Sonra tek bir olayın yaşanması yetiyor,
ansızın apayrı bir insan olduklarını anlamamız için.”
Marcel Proust
Ötekinin kim ya da ne olduğuyla ilgili rivayet muhtelif. Gözlerimi sayıca bizden çok olduklarına inandığım, sırtındaki görünmezlik pelerinini bir türlü atamayan, azınlıkların tahakkümünde hayatlarını idame ettiren, hayatımızın içinde epeyce somut ama bir o kadar da hayali kıldığımız ötekilere çeviriyorum bu yüzden, muhayyel ötekilere.
1.
Öteki kavramıyla veya ötekilerle münasebetimiz onları adlandırırken başlıyor esasında. Bize benzemeyenlere hayatımızın bir anında, bilerek ya da bilmeyerek, kimi zaman kabullenmeden kimi zamansa acıyarak ve yüksek sesle öteki deriz. Göremeyen, işitemeyen veya konuşamayanlara isim veririz mesela. Öyle yapmamız gerekir. Diğerlerine topal, çolak, deli, cinli, fakir, köylü, ezik, saf sıfatları takarız. Modern dünyanın “ben”i taviz vermeden bir arada tutmaya çalıştığını bilerek yaparız bunu. Havada uçuşan küçük parçalar gibi gözümüze battıklarında rahatsız oluruz. Bir yer tayin ederiz onlara ya da bir sınır belirleriz. Mesela açlık sınırıdır bu. O sınırın altında kalanlara karşı bir bilinç geliştiririz. Onları sıralarız sonra bir güzel. Bazılarını en tepeye koyarız, şerefleri vardır, lütfederiz. Bazılarını basamak basamak yerleştiririz, üstlerine basmak için.
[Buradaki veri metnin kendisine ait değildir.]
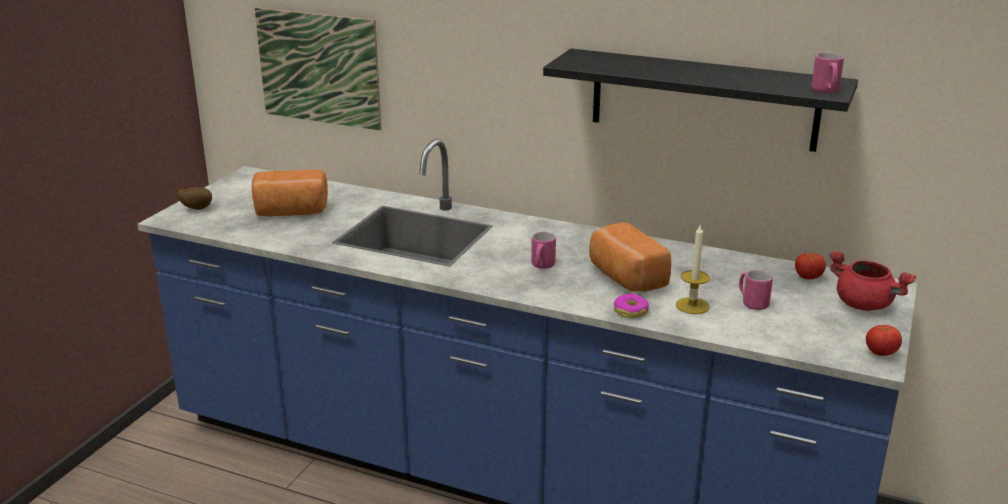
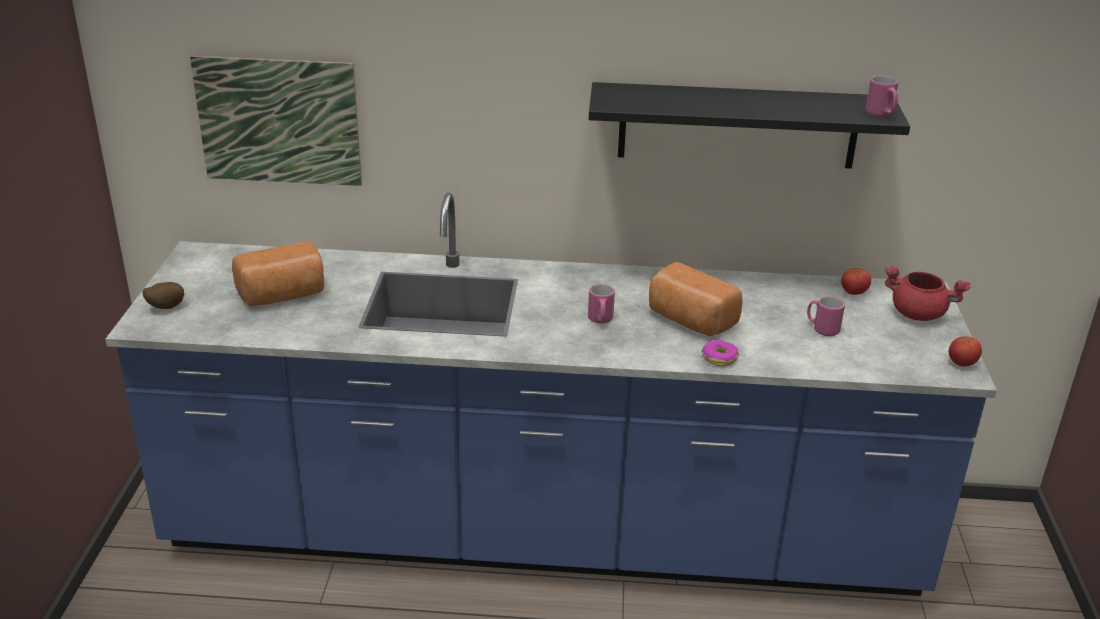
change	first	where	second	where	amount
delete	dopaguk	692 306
Seslerini çıkarmaya başladıklarında daha kuvvetli vururuz tabanlarımızı. Kendimizin de öteki olabileceğimiz aklımızın ucuna gelmez. Ya da onları adlandırarak öteki olma ihtimalinin yıkıcılığından kaçarız. Böylece öteki olmadığımızı bilmek bizi rahatlatır. Derin bir nefes alırız. Ayağımız yere sağlam basar. Gıcırdayan bu çarkın içinde “ben”e eşlik eden “sen” de bize garip gelmez. Çünkü “sen”, “ben”e uyumludur. Evin çocuğudur. Sağlam dişliler birbirini üzmez. Birbirlerine ne de güzel bakarlar hatta! Gözleri dışarıya kaymasın diye ilmek ilmek çalışılmıştır. Diğerlerine ise “o” diye sesleniriz. Onları olağan, bizden görmeyiz. Çarkı bozacak kadar kırılgandırlar. Ama biz sağlamız ya gerisi mühim değil.
2.
Ötekini adlandırmakla başlayan münasebetimiz bir sonraki safhada çizgisini şaşar. Adlandırmak, sadece bir farkındalık oluşturmaz çünkü. Aynı zamanda mesafe ve ayrım inşa eder. Öteki, asıl bu adlandırma sayesinde belirginleşir, dışlanır, ötekileşir. Her adlandırma, aslında bir yok saymadır. Çünkü ötekinin gerçekliği, onun adıyla birlikte buharlaşır. Hayali kılınır. Bir bütün olmaktan çıkar, parçalanır. Mesele parçalanmaksa parçalanmışlıklar, bölünmüşlükler; bunlar yaratılışta olan şeyler. Ama dünya, bu parçaları zorla birbirine yapıştırmaya çalışır ve bunu yaparken acımasızdır. Her birimizi, o kusursuz ve tamamlanmış bütüne zorlar. Farklılıklar, aykırılıklar bu büyük düzenin içinde imha edilir. Yabancılara yer yoktur artık. Kutsanan bütünde öteki ayakta kalmıştır.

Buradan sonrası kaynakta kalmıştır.